Jadi, tidak ada konspirasi di balik enam putaran aksi agresi luapan kemarahan bernyala-nyala itu. Tetapi, ketika direfleksikan, terlihat bahwa semua aksi itu menyatu membentuk semacam satu kampanye intimidasi yang berkepanjangan, dan tentu saja bakal muncul banyak ancaman lainnya. Pesan dasarnya adalah, "Kalian, orang Barat tidak punya kedudukan istimewa lagi untuk mengatakan apa yang kalian ingin katakan tentang Islam, Nabi dan Al-Qur'an karena undang-undang Hukum Islam juga memerintah kalian." Berbagai insiden muncul terus hingga masyarakat Barat mengalah atau menyadari bahwa usaha mereka gagal.

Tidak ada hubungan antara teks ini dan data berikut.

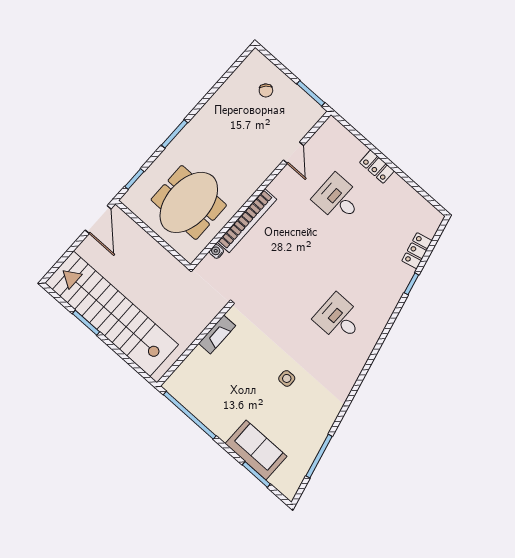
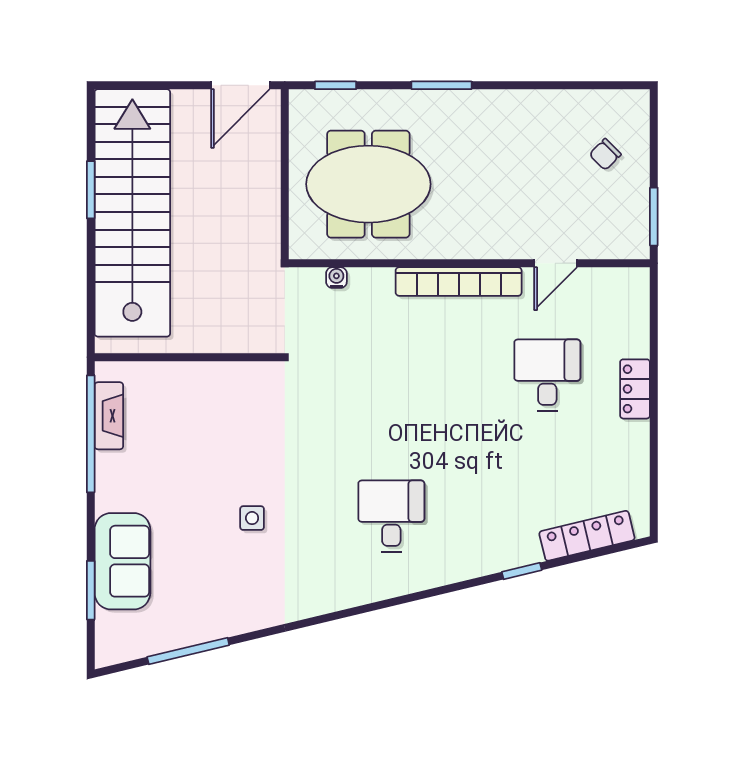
bookcase: (247, 221) -> (459, 281), moved
locker: (417, 251) -> (587, 536), width x1.53
fireplace: (217, 334) -> (109, 416), moved, turned -90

Pembaruan 27 September 2006: Sejumlah pembaca mengajukan kasus lain di luar enam kasus yang didaftarkan di sini. Peristiwa-peristiwa itu mencakup:
- Pembunuhan atas pembuat film berbangsa Belanda Theo van Gogh, Nopember 2004.
- Eksekusi mati atas seorang Bangladesh dan penulis Taslima Nasreen.
Meski demikian, tak satu pun kasus itu sesuai dengan pola yang ada karena tidak ada pernyataan-pernyataan atau aksi-aksi masyarakat Barat yang memicu kerusuhan dan kekerasan di negera-negara mayoritas Muslim. Hanya dua orang itu menjadi sasaran. Kasus ketiga nyaris mendekati pola itu, namun terjadi di Nigeria, di mana perbedaan situasinya sangat menyolok daripada di Barat.
- Isioma Daniel menulis sebuah artikel dalam suratkabar ThisDay , Nopember 2002 lalu seputar ajang perlombaan Miss World (Ratu Kecantikan Dunia). Dalam tulisannya dia menanggapi kritik kaum Muslim terhadap acara kecantikan itu dengan mengajukan pertanyaan, "Apakah yang bakal dipikirkan Nabi Muhammad? Sejujurnya, dia mungkin berpikir untuk mengambil seorang isteri dari para pesetta ajang ratu kecantikan itu." Pernyataan itu menyebabkan lahirnya kekerasan Muslim – Kristen yang menewaskan 200 orang dan ribuan orang lainnya kehilangan rumah. Di samping itu, kantor-kantor suratkabar pun dibakar.
Penambahan 1 April 2011: Aksi bakar Al-Qur'an oleh Pendeta Terry Jones terinspirasi dari gerombolan-gerombolan yang berniat menyerang kantor PBB di Mazar-i-Sharif, Afghanistan yang menyebabkan 7 pekerja PBB dan 5 warga Afghanistan tewas dibunuh.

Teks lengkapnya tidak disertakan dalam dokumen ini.